◆ Your instructions: Extract every line in the records below that contains the word "Rank", copying each such line in full.
(Listed records)
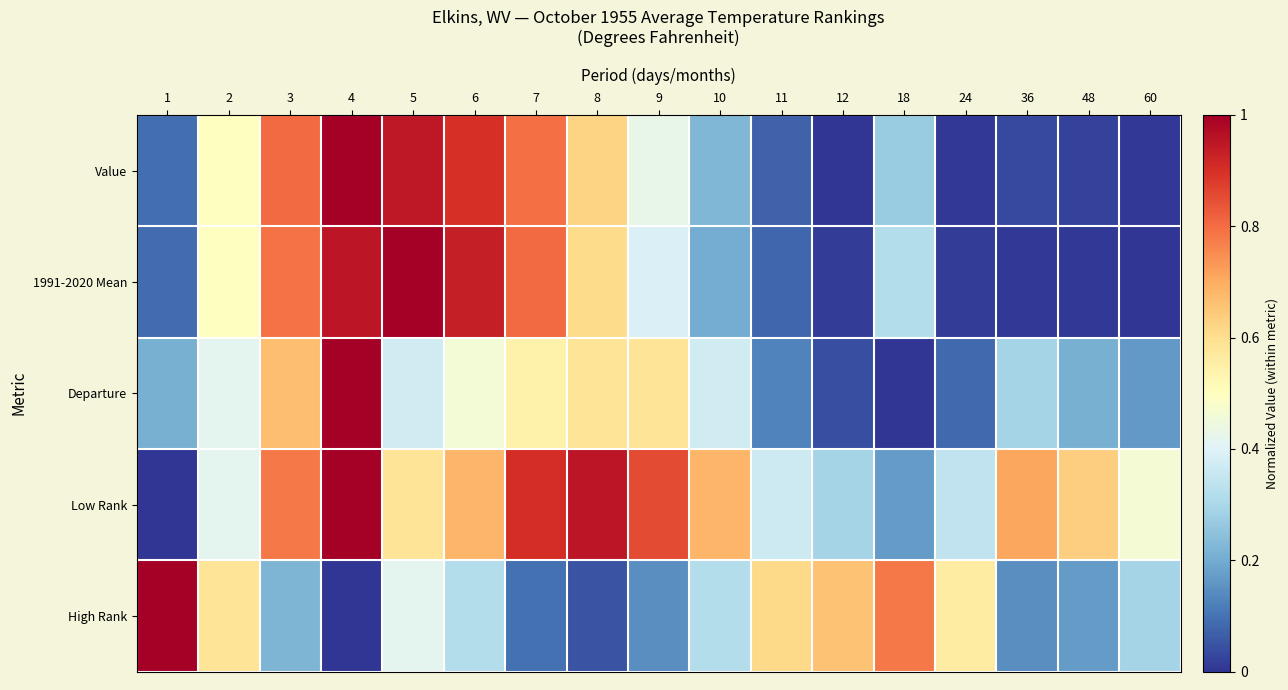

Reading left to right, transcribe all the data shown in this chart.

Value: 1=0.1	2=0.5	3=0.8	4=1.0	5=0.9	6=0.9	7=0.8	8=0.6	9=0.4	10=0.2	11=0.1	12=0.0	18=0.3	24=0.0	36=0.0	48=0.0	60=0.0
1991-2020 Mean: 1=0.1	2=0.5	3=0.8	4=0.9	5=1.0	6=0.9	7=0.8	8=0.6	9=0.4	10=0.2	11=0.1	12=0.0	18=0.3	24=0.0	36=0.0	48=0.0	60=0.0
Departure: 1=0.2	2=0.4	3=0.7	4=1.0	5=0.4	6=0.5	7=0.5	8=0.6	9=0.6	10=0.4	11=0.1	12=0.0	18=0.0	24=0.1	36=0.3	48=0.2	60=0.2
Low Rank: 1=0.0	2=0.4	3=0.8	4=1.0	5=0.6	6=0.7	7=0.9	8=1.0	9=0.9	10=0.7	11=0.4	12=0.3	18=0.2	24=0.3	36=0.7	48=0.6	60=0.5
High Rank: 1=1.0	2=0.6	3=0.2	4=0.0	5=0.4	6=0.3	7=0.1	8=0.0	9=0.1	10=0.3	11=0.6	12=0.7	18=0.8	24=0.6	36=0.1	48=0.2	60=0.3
(End Listed records)
(Listed records)
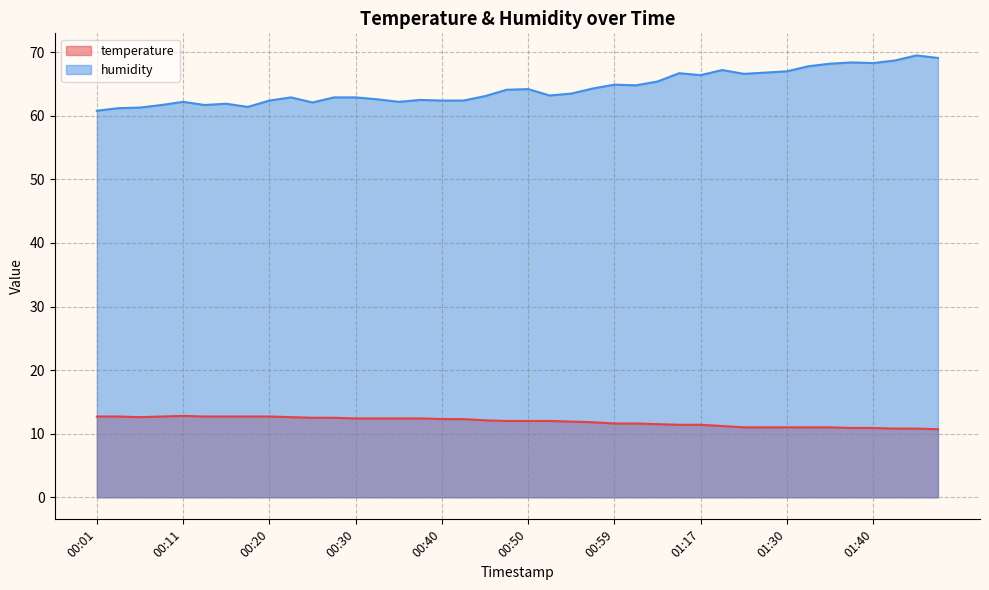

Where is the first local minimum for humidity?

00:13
(End Listed records)
(Listed records)
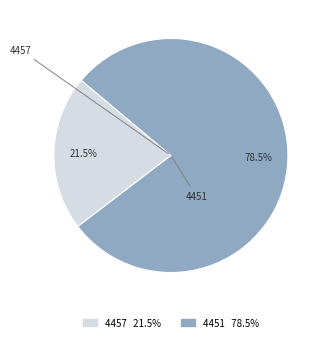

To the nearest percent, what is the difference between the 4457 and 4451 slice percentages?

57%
(End Listed records)
◆ Task response:
Low Rank: 1=0.0	2=0.4	3=0.8	4=1.0	5=0.6	6=0.7	7=0.9	8=1.0	9=0.9	10=0.7	11=0.4	12=0.3	18=0.2	24=0.3	36=0.7	48=0.6	60=0.5
High Rank: 1=1.0	2=0.6	3=0.2	4=0.0	5=0.4	6=0.3	7=0.1	8=0.0	9=0.1	10=0.3	11=0.6	12=0.7	18=0.8	24=0.6	36=0.1	48=0.2	60=0.3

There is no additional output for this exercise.